I also noticed that the various ways of assessment that were done helped the students to not only show that they knew the information taught, but that they internalized it to the point that it had an impact on all that they were apart of in their future.

This is what I wish to accomplish as a teacher!

Kevin's picture
Anonymous (not verified)

Interdisciplinary education is definitely the way to go to make school more relevant for students. In addition to attending a traditional university, I also had the good fortune of enrolling in a college whose educational model was based on interdisciplinary studies. After graduation, I taught elementary school for a few years and I utilized thematic units and project based learning approaches to make learning relevant. I then moved to a middle school position where integrating curriculum was more difficult. I was able to get my middle school teaching team to agree to do monthly theme days which was a step in the right direction. These became very popular and both students and teachers enjoyed focusing on the same topic in relation to their subject areas; even if it was only one day a month. It also helped increase teacher communication and more teachers started designing their lessons so they would compliment one another. I subsequently moved to a high school teaching position. In this age of standardized curriculum, curriculum maps, and high stakes testing, I have found even fewer educators at the high school level willing to work together on an interdisciplinary approach in order to make learning more meaningful.

Amy Swetits's picture
Anonymous (not verified)

With all state assessments that are required, it is hard to find time to let the kids "just be kids". School is supposed to be fun and an integrated curriculum helps to bring some of that fun back. For the past three years our school has integrated language arts and social studies, as well as, math and science. The students have responded well to this and it has brought some of the fun back to learning. Furthermore, many of these topics do go together, so why not put them together and let the children see how they relate. Thank you for sharing your story of success.

Anne's picture
Anonymous (not verified)

Curriculum Integration

It is imspiring to read about how teachers are working together to integrate curriculum. I work at a school where the 1st grades switch classes for subjects. I am passionately opposed to this. I plan to share some of these ideas presented here with the other teachers at my school in hopes of bringing the students from a disjointed learning style to a more connected way of learning.

Christina Martinez's picture
Anonymous (not verified)

The integration of curriculum has been the key factor in my own teaching. Up until this year, I shared a classroom assignment with another teacher. We would work together to integrate our subjects in order to provide more continuity for our students.
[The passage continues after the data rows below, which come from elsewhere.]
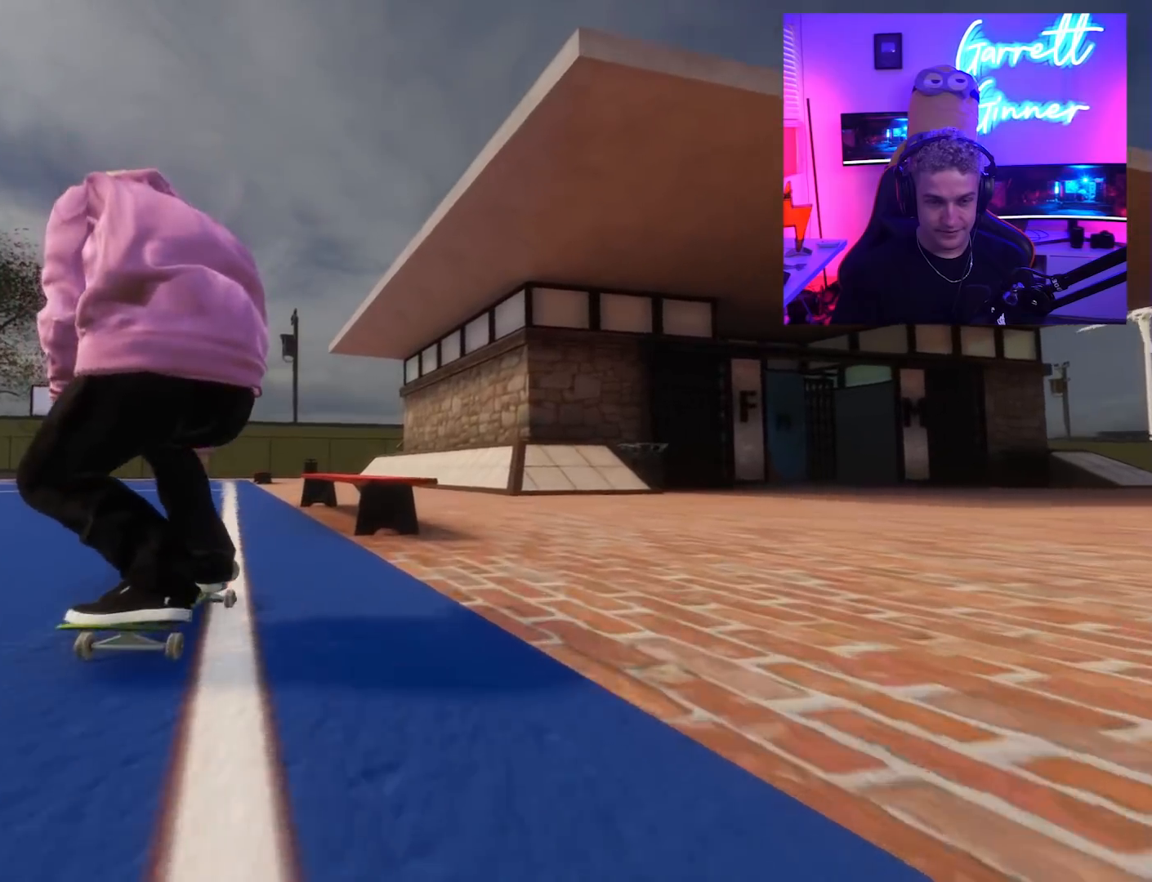
Gameplay with a controller (Xbox layout); each line is a JSON object with the inputs held at the frame after it. "button_events" lists button changes between this image and that frame as [ms after this image, input, new state], when the widget could be followed in between (sticks are given only as held states). Not read: L3 R3.
{"buttons": [], "left_stick": "down", "right_stick": "center", "button_events": [[383, "L2", "up"]]}
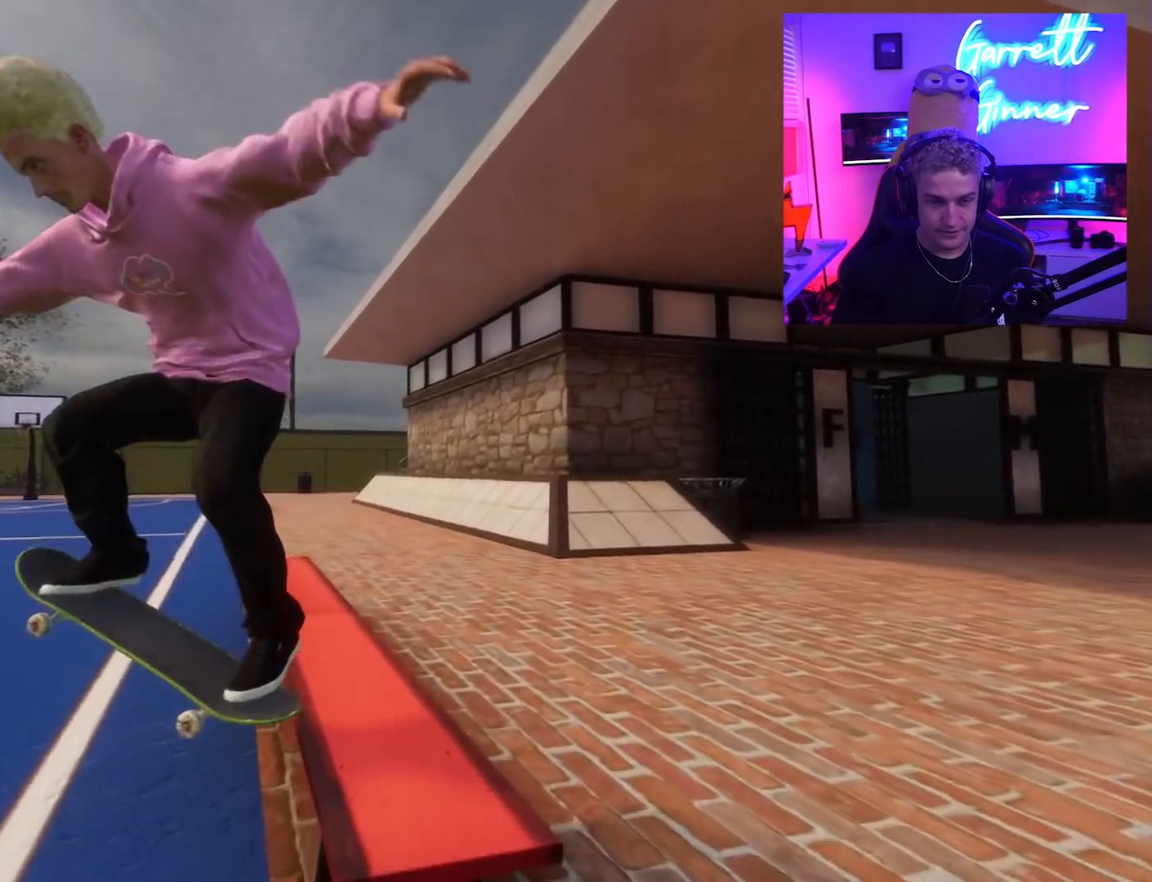
{"buttons": ["L2"], "left_stick": "center", "right_stick": "up-right", "button_events": [[183, "L2", "down"], [350, "L2", "up"], [450, "L2", "down"]]}
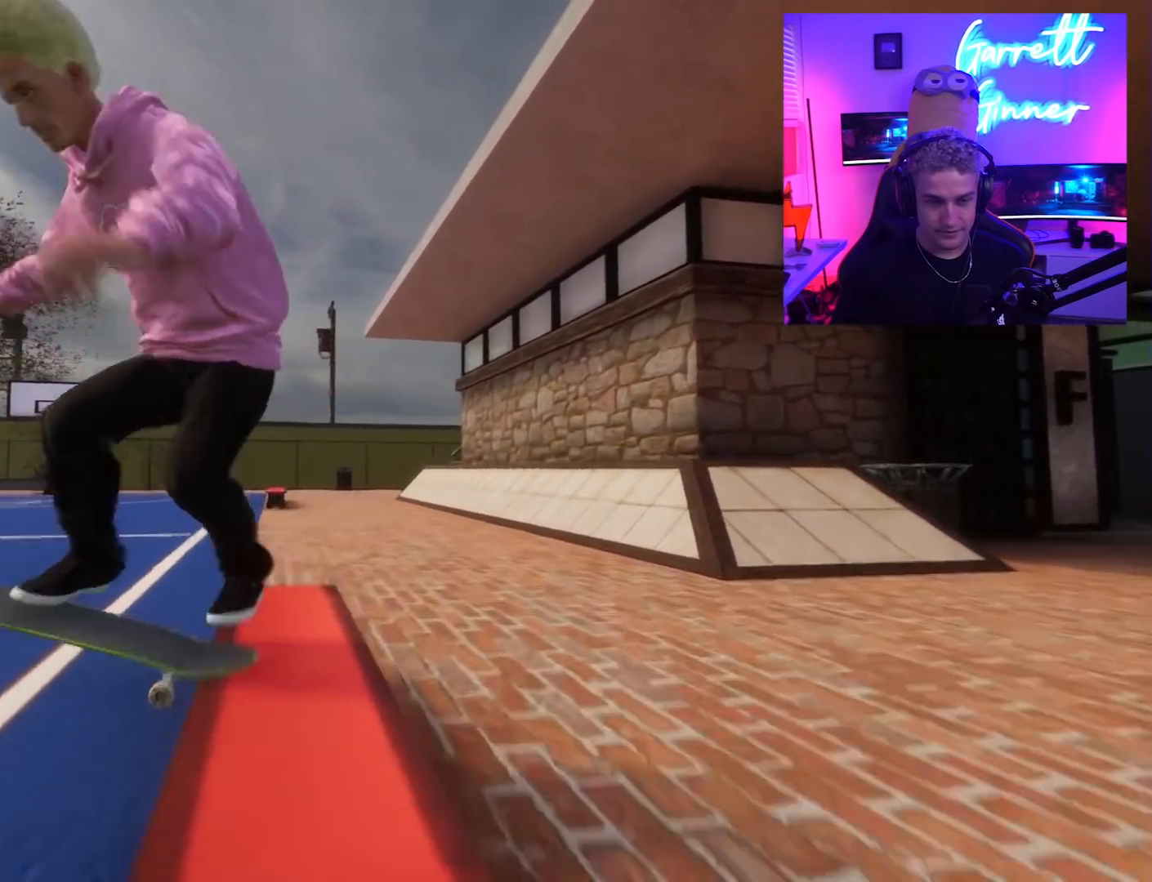
{"buttons": [], "left_stick": "center", "right_stick": "center", "button_events": [[300, "L2", "up"]]}
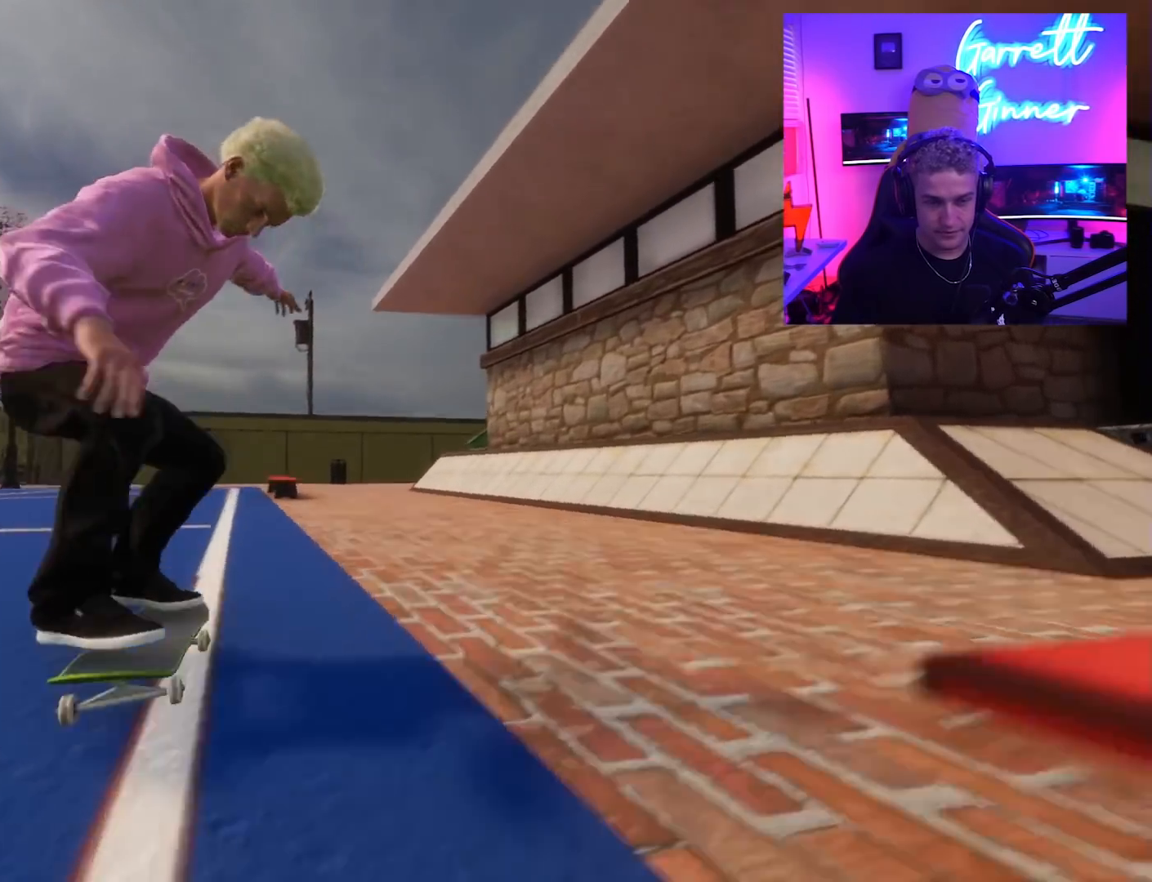
{"buttons": ["R2"], "left_stick": "center", "right_stick": "center", "button_events": [[67, "R2", "down"]]}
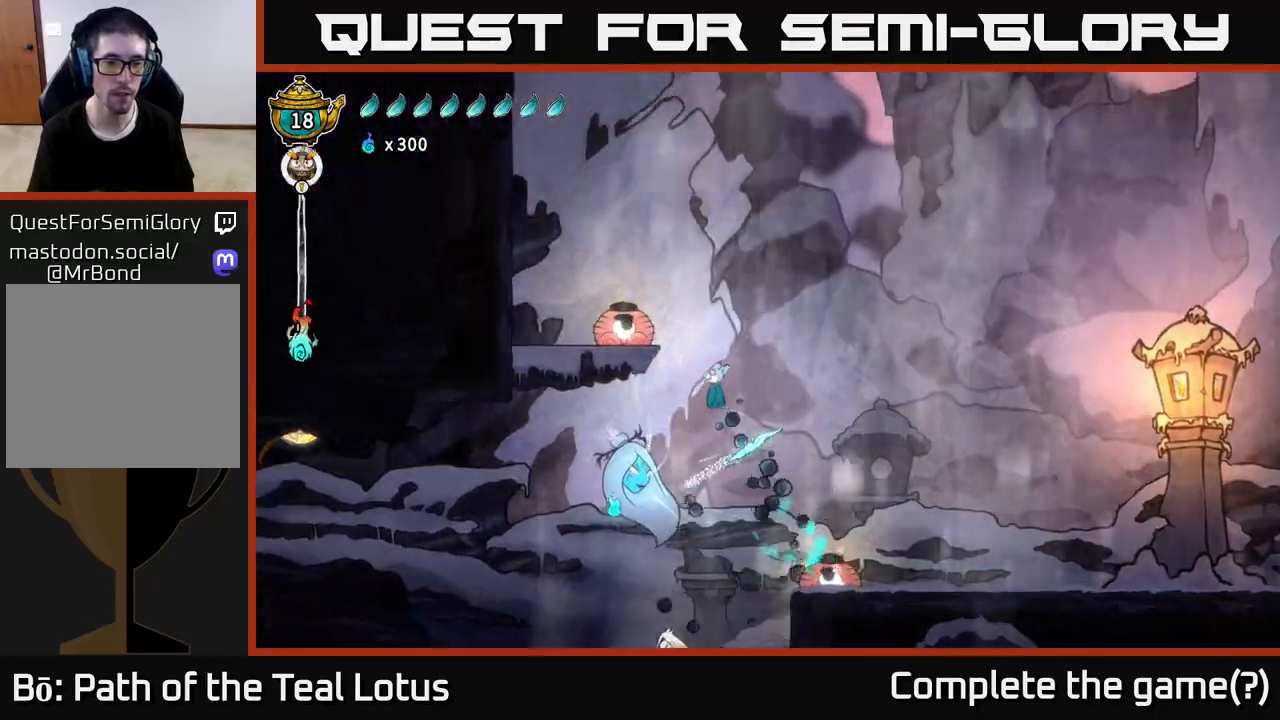
Gameplay with a controller (Xbox layout); each line is a JSON object with the inputs held at the frame after it. "events" lists button and stick changes between this image and that frame as [ms after this image, input, new state], when the widget could be followed in between.
{"buttons": [], "left_stick": "right", "right_stick": "center", "events": [[67, "left_stick", "down"], [133, "X", "down"], [267, "X", "up"], [417, "left_stick", "right"]]}
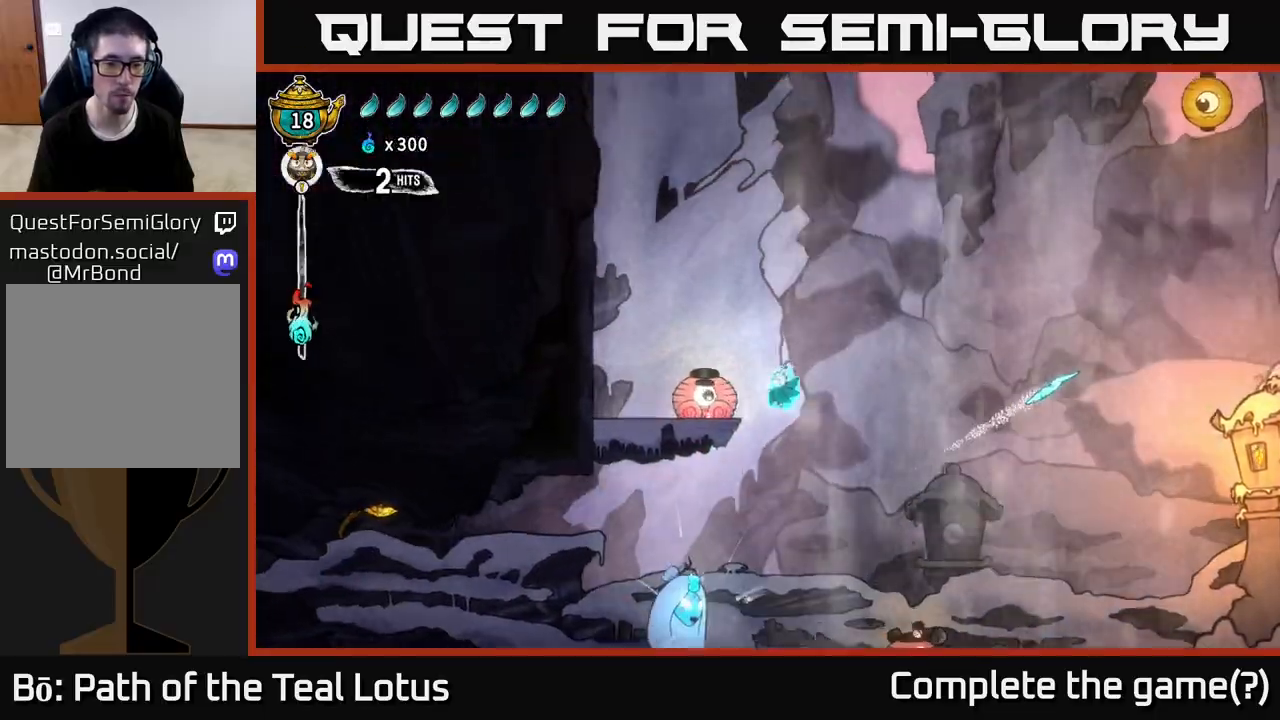
{"buttons": [], "left_stick": "left", "right_stick": "center", "events": [[467, "left_stick", "left"]]}
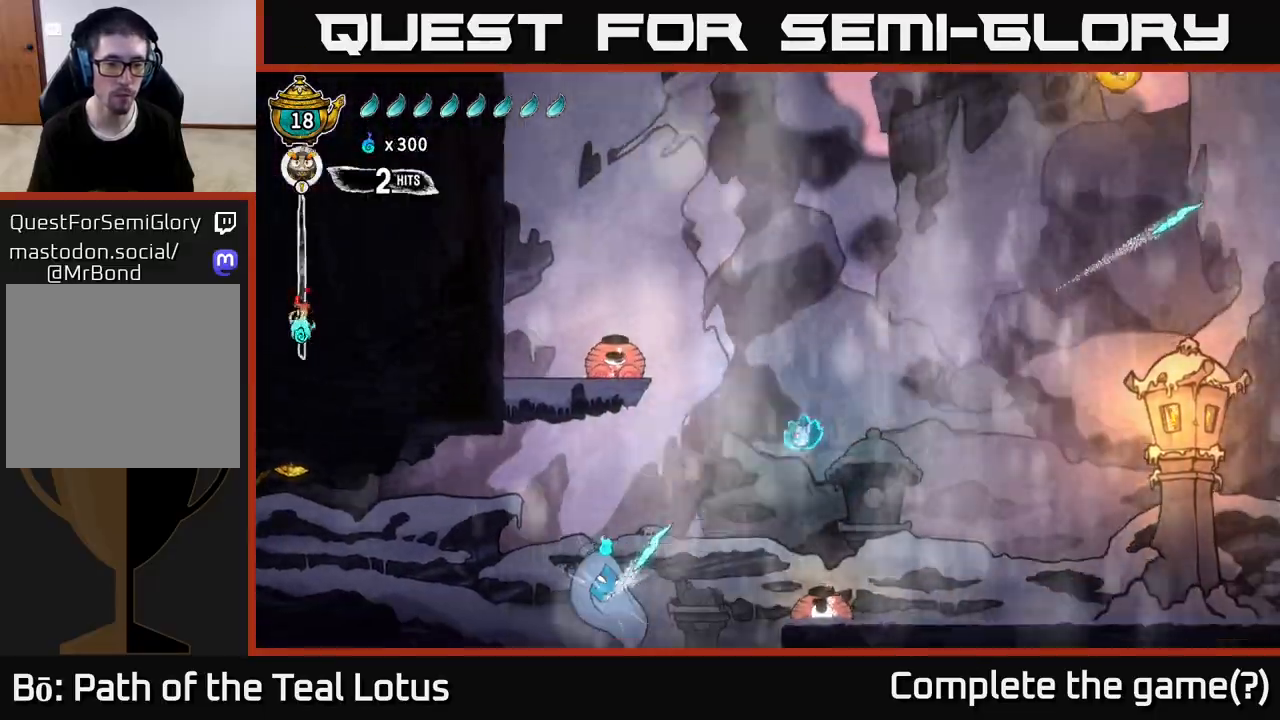
{"buttons": ["A"], "left_stick": "left", "right_stick": "center", "events": [[317, "X", "down"], [483, "X", "up"], [500, "A", "down"]]}
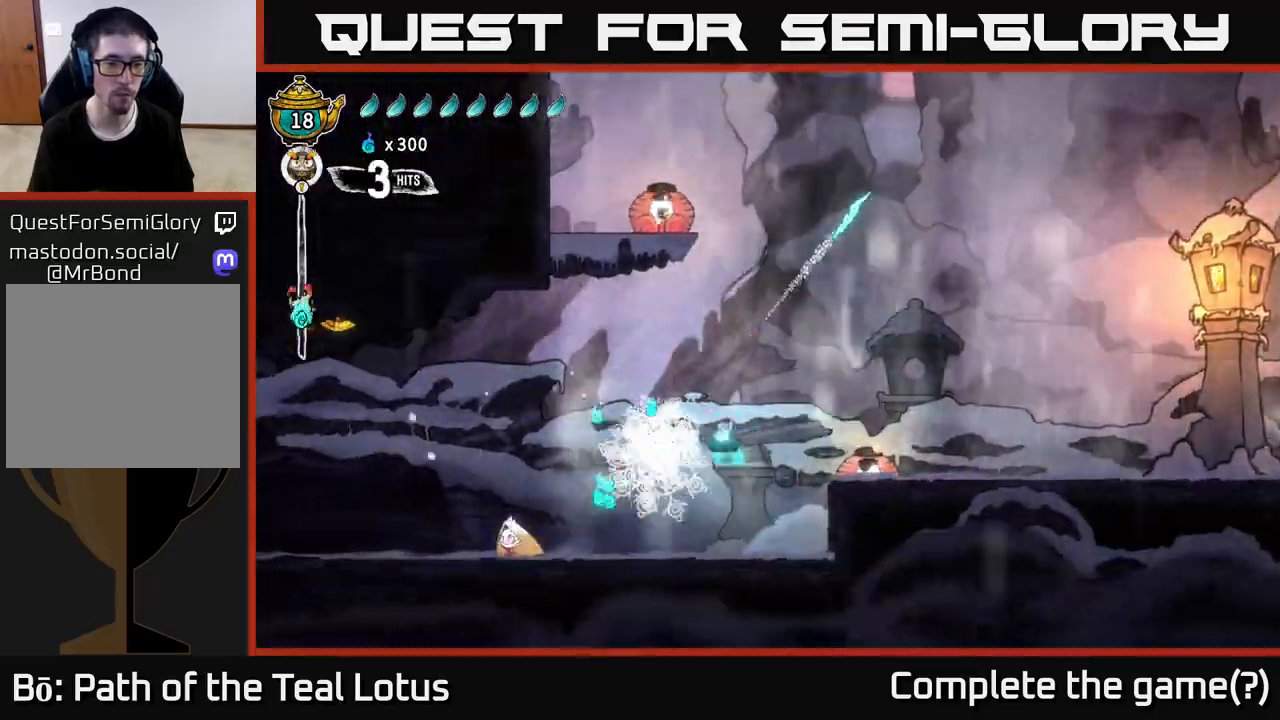
{"buttons": [], "left_stick": "left", "right_stick": "center", "events": [[100, "A", "up"], [100, "X", "down"], [150, "X", "up"]]}
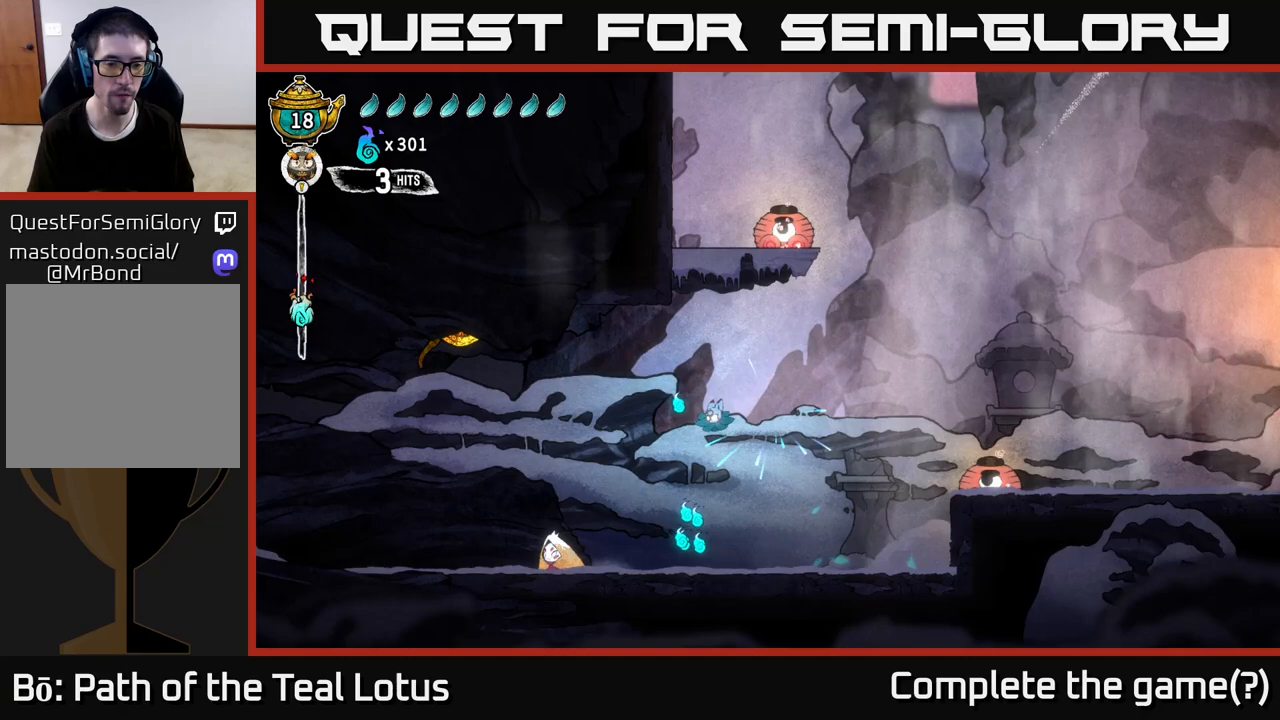
{"buttons": ["A"], "left_stick": "center", "right_stick": "center", "events": [[133, "left_stick", "center"], [500, "A", "down"]]}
However, the benefits were not limited to the students alone. Through collaboration, the ideas became so much richer and the learning experiences more meaningful.
This year I am assigned full-time to a fourth-grade classroom. In addition, my district's new goal is to incorporate and increase project-based learning. I am looking for any suggestions as to how to integrate my curriculum with project-based learning experiences.

Elena's picture
Anonymous (not verified)

Thank you for this comment! What a great idea -- theme days, and yes, a step in the right direction. I understand how this can be more challenging at the high school level. I don't know what region of the country you're in, but I do think there are still many schools in many areas that would welcome you and the perspective you bring.